• Dataset excerpts:
+===+

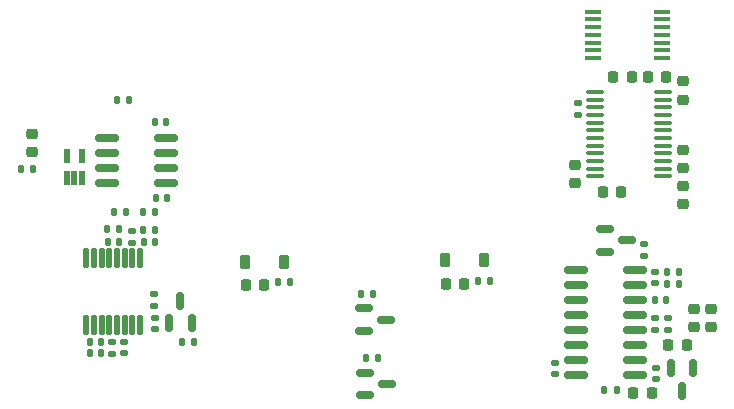
<source format=gbr>
%TF.GenerationSoftware,KiCad,Pcbnew,7.0.9*%
%TF.CreationDate,2023-12-09T17:13:14+02:00*%
%TF.ProjectId,Pi HAT,50692048-4154-42e6-9b69-6361645f7063,0.1.0*%
%TF.SameCoordinates,Original*%
%TF.FileFunction,Paste,Top*%
%TF.FilePolarity,Positive*%
%FSLAX46Y46*%
G04 Gerber Fmt 4.6, Leading zero omitted, Abs format (unit mm)*
G04 Created by KiCad (PCBNEW 7.0.9) date 2023-12-09 17:13:14*
%MOMM*%
%LPD*%
G01*
G04 APERTURE LIST*
G04 Aperture macros list*
%AMRoundRect*
0 Rectangle with rounded corners*
0 $1 Rounding radius*
0 $2 $3 $4 $5 $6 $7 $8 $9 X,Y pos of 4 corners*
0 Add a 4 corners polygon primitive as box body*
4,1,4,$2,$3,$4,$5,$6,$7,$8,$9,$2,$3,0*
0 Add four circle primitives for the rounded corners*
1,1,$1+$1,$2,$3*
1,1,$1+$1,$4,$5*
1,1,$1+$1,$6,$7*
1,1,$1+$1,$8,$9*
0 Add four rect primitives between the rounded corners*
20,1,$1+$1,$2,$3,$4,$5,0*
20,1,$1+$1,$4,$5,$6,$7,0*
20,1,$1+$1,$6,$7,$8,$9,0*
20,1,$1+$1,$8,$9,$2,$3,0*%
G04 Aperture macros list end*
%ADD10RoundRect,0.218750X-0.218750X-0.256250X0.218750X-0.256250X0.218750X0.256250X-0.218750X0.256250X0*%
%ADD11RoundRect,0.135000X-0.185000X0.135000X-0.185000X-0.135000X0.185000X-0.135000X0.185000X0.135000X0*%
%ADD12RoundRect,0.225000X-0.250000X0.225000X-0.250000X-0.225000X0.250000X-0.225000X0.250000X0.225000X0*%
%ADD13RoundRect,0.225000X0.250000X-0.225000X0.250000X0.225000X-0.250000X0.225000X-0.250000X-0.225000X0*%
%ADD14RoundRect,0.100000X-0.637500X-0.100000X0.637500X-0.100000X0.637500X0.100000X-0.637500X0.100000X0*%
%ADD15RoundRect,0.135000X0.185000X-0.135000X0.185000X0.135000X-0.185000X0.135000X-0.185000X-0.135000X0*%
%ADD16RoundRect,0.225000X-0.225000X-0.250000X0.225000X-0.250000X0.225000X0.250000X-0.225000X0.250000X0*%
%ADD17RoundRect,0.020500X0.184500X-0.764500X0.184500X0.764500X-0.184500X0.764500X-0.184500X-0.764500X0*%
%ADD18RoundRect,0.140000X-0.170000X0.140000X-0.170000X-0.140000X0.170000X-0.140000X0.170000X0.140000X0*%
%ADD19RoundRect,0.135000X0.135000X0.185000X-0.135000X0.185000X-0.135000X-0.185000X0.135000X-0.185000X0*%
%ADD20RoundRect,0.150000X-0.150000X0.587500X-0.150000X-0.587500X0.150000X-0.587500X0.150000X0.587500X0*%
%ADD21RoundRect,0.225000X0.225000X0.375000X-0.225000X0.375000X-0.225000X-0.375000X0.225000X-0.375000X0*%
%ADD22RoundRect,0.135000X-0.135000X-0.185000X0.135000X-0.185000X0.135000X0.185000X-0.135000X0.185000X0*%
%ADD23RoundRect,0.150000X-0.825000X-0.150000X0.825000X-0.150000X0.825000X0.150000X-0.825000X0.150000X0*%
%ADD24RoundRect,0.150000X-0.587500X-0.150000X0.587500X-0.150000X0.587500X0.150000X-0.587500X0.150000X0*%
%ADD25RoundRect,0.218750X0.256250X-0.218750X0.256250X0.218750X-0.256250X0.218750X-0.256250X-0.218750X0*%
%ADD26RoundRect,0.150000X0.850000X0.150000X-0.850000X0.150000X-0.850000X-0.150000X0.850000X-0.150000X0*%
%ADD27RoundRect,0.140000X-0.140000X-0.170000X0.140000X-0.170000X0.140000X0.170000X-0.140000X0.170000X0*%
%ADD28RoundRect,0.150000X0.150000X-0.587500X0.150000X0.587500X-0.150000X0.587500X-0.150000X-0.587500X0*%
%ADD29RoundRect,0.140000X0.170000X-0.140000X0.170000X0.140000X-0.170000X0.140000X-0.170000X-0.140000X0*%
%ADD30RoundRect,0.218750X0.218750X0.256250X-0.218750X0.256250X-0.218750X-0.256250X0.218750X-0.256250X0*%
%ADD31RoundRect,0.140000X0.140000X0.170000X-0.140000X0.170000X-0.140000X-0.170000X0.140000X-0.170000X0*%
%ADD32R,1.473200X0.355600*%
%ADD33RoundRect,0.225000X0.225000X0.250000X-0.225000X0.250000X-0.225000X-0.250000X0.225000X-0.250000X0*%
%ADD34RoundRect,0.020000X0.180000X-0.575000X0.180000X0.575000X-0.180000X0.575000X-0.180000X-0.575000X0*%
G04 APERTURE END LIST*
D10*
%TO.C,D4*%
X154842500Y-122242000D03*
X156417500Y-122242000D03*
%TD*%
D11*
%TO.C,R2*%
X166050000Y-106880000D03*
X166050000Y-107900000D03*
%TD*%
D12*
%TO.C,C17*%
X174950000Y-105050000D03*
X174950000Y-106600000D03*
%TD*%
D13*
%TO.C,C2*%
X174950000Y-115425000D03*
X174950000Y-113875000D03*
%TD*%
D14*
%TO.C,IC1*%
X167487500Y-105939000D03*
X167487500Y-106589000D03*
X167487500Y-107239000D03*
X167487500Y-107889000D03*
X167487500Y-108539000D03*
X167487500Y-109189000D03*
X167487500Y-109839000D03*
X167487500Y-110489000D03*
X167487500Y-111139000D03*
X167487500Y-111789000D03*
X167487500Y-112439000D03*
X167487500Y-113089000D03*
X173212500Y-113089000D03*
X173212500Y-112439000D03*
X173212500Y-111789000D03*
X173212500Y-111139000D03*
X173212500Y-110489000D03*
X173212500Y-109839000D03*
X173212500Y-109189000D03*
X173212500Y-108539000D03*
X173212500Y-107889000D03*
X173212500Y-107239000D03*
X173212500Y-106589000D03*
X173212500Y-105939000D03*
%TD*%
D15*
%TO.C,R1*%
X171675000Y-119800000D03*
X171675000Y-118780000D03*
%TD*%
D16*
%TO.C,C15*%
X168175000Y-114400000D03*
X169725000Y-114400000D03*
%TD*%
D17*
%TO.C,U5*%
X124404800Y-125706400D03*
X125054800Y-125706400D03*
X125704800Y-125706400D03*
X126354800Y-125706400D03*
X127004800Y-125706400D03*
X127654800Y-125706400D03*
X128304800Y-125706400D03*
X128954800Y-125706400D03*
X128954800Y-119966400D03*
X128304800Y-119966400D03*
X127654800Y-119966400D03*
X127004800Y-119966400D03*
X126354800Y-119966400D03*
X125704800Y-119966400D03*
X125054800Y-119966400D03*
X124404800Y-119966400D03*
%TD*%
D18*
%TO.C,C20*%
X172600000Y-121165000D03*
X172600000Y-122125000D03*
%TD*%
D16*
%TO.C,C3*%
X169050000Y-104650000D03*
X170600000Y-104650000D03*
%TD*%
D19*
%TO.C,R9*%
X119880000Y-112480000D03*
X118860000Y-112480000D03*
%TD*%
D20*
%TO.C,Q4*%
X175800000Y-129350000D03*
X173900000Y-129350000D03*
X174850000Y-131225000D03*
%TD*%
D21*
%TO.C,D1*%
X158110000Y-120210000D03*
X154810000Y-120210000D03*
%TD*%
%TO.C,D2*%
X141189000Y-120308000D03*
X137889000Y-120308000D03*
%TD*%
D18*
%TO.C,C7*%
X127635000Y-127078800D03*
X127635000Y-128038800D03*
%TD*%
D11*
%TO.C,R11*%
X130175000Y-123061000D03*
X130175000Y-124081000D03*
%TD*%
D22*
%TO.C,R14*%
X126185200Y-117551200D03*
X127205200Y-117551200D03*
%TD*%
D23*
%TO.C,U4*%
X126176000Y-109804200D03*
X126176000Y-111074200D03*
X126176000Y-112344200D03*
X126176000Y-113614200D03*
X131126000Y-113614200D03*
X131126000Y-112344200D03*
X131126000Y-111074200D03*
X131126000Y-109804200D03*
%TD*%
D24*
%TO.C,Q3*%
X148035800Y-129707600D03*
X148035800Y-131607600D03*
X149910800Y-130657600D03*
%TD*%
D22*
%TO.C,R5*%
X127010000Y-106650000D03*
X128030000Y-106650000D03*
%TD*%
D25*
%TO.C,D3*%
X119800000Y-111067500D03*
X119800000Y-109492500D03*
%TD*%
D26*
%TO.C,U6*%
X170875000Y-129910000D03*
X170875000Y-128640000D03*
X170875000Y-127370000D03*
X170875000Y-126100000D03*
X170875000Y-124830000D03*
X170875000Y-123560000D03*
X170875000Y-122290000D03*
X170875000Y-121020000D03*
X165875000Y-121020000D03*
X165875000Y-122290000D03*
X165875000Y-123560000D03*
X165875000Y-124830000D03*
X165875000Y-126100000D03*
X165875000Y-127370000D03*
X165875000Y-128640000D03*
X165875000Y-129910000D03*
%TD*%
D22*
%TO.C,R22*%
X168290000Y-131200000D03*
X169310000Y-131200000D03*
%TD*%
D27*
%TO.C,C9*%
X129285400Y-118609800D03*
X130245400Y-118609800D03*
%TD*%
%TO.C,C10*%
X130320000Y-114900000D03*
X131280000Y-114900000D03*
%TD*%
%TO.C,C13*%
X126215200Y-118618000D03*
X127175200Y-118618000D03*
%TD*%
D22*
%TO.C,R3*%
X147700000Y-123037600D03*
X148720000Y-123037600D03*
%TD*%
D19*
%TO.C,R8*%
X133504400Y-127101600D03*
X132484400Y-127101600D03*
%TD*%
D22*
%TO.C,R6*%
X126790000Y-116100000D03*
X127810000Y-116100000D03*
%TD*%
D15*
%TO.C,R18*%
X173700000Y-126110000D03*
X173700000Y-125090000D03*
%TD*%
D28*
%TO.C,U2*%
X131434800Y-125499100D03*
X133334800Y-125499100D03*
X132384800Y-123624100D03*
%TD*%
D22*
%TO.C,R7*%
X129190000Y-116100000D03*
X130210000Y-116100000D03*
%TD*%
D11*
%TO.C,R19*%
X172605000Y-125075000D03*
X172605000Y-126095000D03*
%TD*%
D16*
%TO.C,C22*%
X170730000Y-131450000D03*
X172280000Y-131450000D03*
%TD*%
D29*
%TO.C,C21*%
X164105000Y-129865000D03*
X164105000Y-128905000D03*
%TD*%
%TO.C,C4*%
X128270000Y-118717000D03*
X128270000Y-117757000D03*
%TD*%
D30*
%TO.C,L1*%
X175237500Y-127375000D03*
X173662500Y-127375000D03*
%TD*%
D22*
%TO.C,R17*%
X140680000Y-122040000D03*
X141700000Y-122040000D03*
%TD*%
%TO.C,R15*%
X129230000Y-117620000D03*
X130250000Y-117620000D03*
%TD*%
D19*
%TO.C,R21*%
X174585000Y-122200000D03*
X173565000Y-122200000D03*
%TD*%
D10*
%TO.C,D5*%
X137908500Y-122262000D03*
X139483500Y-122262000D03*
%TD*%
D13*
%TO.C,C23*%
X175850000Y-125850000D03*
X175850000Y-124300000D03*
%TD*%
D31*
%TO.C,C6*%
X131180000Y-108508800D03*
X130220000Y-108508800D03*
%TD*%
D27*
%TO.C,C11*%
X124742000Y-127101600D03*
X125702000Y-127101600D03*
%TD*%
D13*
%TO.C,C14*%
X165800000Y-113652600D03*
X165800000Y-112102600D03*
%TD*%
D24*
%TO.C,Q2*%
X147936200Y-124272000D03*
X147936200Y-126172000D03*
X149811200Y-125222000D03*
%TD*%
%TO.C,Q1*%
X168300000Y-117570000D03*
X168300000Y-119470000D03*
X170175000Y-118520000D03*
%TD*%
D32*
%TO.C,U1*%
X167358000Y-99144200D03*
X167358000Y-99804600D03*
X167358000Y-100439600D03*
X167358000Y-101100000D03*
X167358000Y-101760400D03*
X167358000Y-102395400D03*
X167358000Y-103055800D03*
X173200000Y-103055800D03*
X173200000Y-102395400D03*
X173200000Y-101760400D03*
X173200000Y-101100000D03*
X173200000Y-100439600D03*
X173200000Y-99804600D03*
X173200000Y-99144200D03*
%TD*%
D33*
%TO.C,C16*%
X173525000Y-104650000D03*
X171975000Y-104650000D03*
%TD*%
D18*
%TO.C,C24*%
X172625000Y-129320000D03*
X172625000Y-130280000D03*
%TD*%
D34*
%TO.C,U3*%
X122750000Y-113260000D03*
X123400000Y-113260000D03*
X124050000Y-113260000D03*
X124050000Y-111340000D03*
X122750000Y-111340000D03*
%TD*%
D12*
%TO.C,C1*%
X174950000Y-110875000D03*
X174950000Y-112425000D03*
%TD*%
D22*
%TO.C,R16*%
X157601000Y-121942000D03*
X158621000Y-121942000D03*
%TD*%
D15*
%TO.C,R10*%
X126619000Y-128145000D03*
X126619000Y-127125000D03*
%TD*%
D13*
%TO.C,C18*%
X177300000Y-125850000D03*
X177300000Y-124300000D03*
%TD*%
D22*
%TO.C,R4*%
X148056900Y-128473200D03*
X149076900Y-128473200D03*
%TD*%
D27*
%TO.C,C12*%
X124740000Y-128080000D03*
X125700000Y-128080000D03*
%TD*%
D19*
%TO.C,R20*%
X174585000Y-121200000D03*
X173565000Y-121200000D03*
%TD*%
D29*
%TO.C,C5*%
X130200400Y-126006800D03*
X130200400Y-125046800D03*
%TD*%
D27*
%TO.C,C19*%
X172525000Y-123535000D03*
X173485000Y-123535000D03*
%TD*%
M02*

</source>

+===+

Among the entries above, locate the lines containing "X167487500Y-107239000D03*" and "X127004800Y-119966400D03*", and transcribe exactly those two lines and all lines between.

• Exercise response:
X167487500Y-107239000D03*
X167487500Y-107889000D03*
X167487500Y-108539000D03*
X167487500Y-109189000D03*
X167487500Y-109839000D03*
X167487500Y-110489000D03*
X167487500Y-111139000D03*
X167487500Y-111789000D03*
X167487500Y-112439000D03*
X167487500Y-113089000D03*
X173212500Y-113089000D03*
X173212500Y-112439000D03*
X173212500Y-111789000D03*
X173212500Y-111139000D03*
X173212500Y-110489000D03*
X173212500Y-109839000D03*
X173212500Y-109189000D03*
X173212500Y-108539000D03*
X173212500Y-107889000D03*
X173212500Y-107239000D03*
X173212500Y-106589000D03*
X173212500Y-105939000D03*
%TD*%
D15*
%TO.C,R1*%
X171675000Y-119800000D03*
X171675000Y-118780000D03*
%TD*%
D16*
%TO.C,C15*%
X168175000Y-114400000D03*
X169725000Y-114400000D03*
%TD*%
D17*
%TO.C,U5*%
X124404800Y-125706400D03*
X125054800Y-125706400D03*
X125704800Y-125706400D03*
X126354800Y-125706400D03*
X127004800Y-125706400D03*
X127654800Y-125706400D03*
X128304800Y-125706400D03*
X128954800Y-125706400D03*
X128954800Y-119966400D03*
X128304800Y-119966400D03*
X127654800Y-119966400D03*
X127004800Y-119966400D03*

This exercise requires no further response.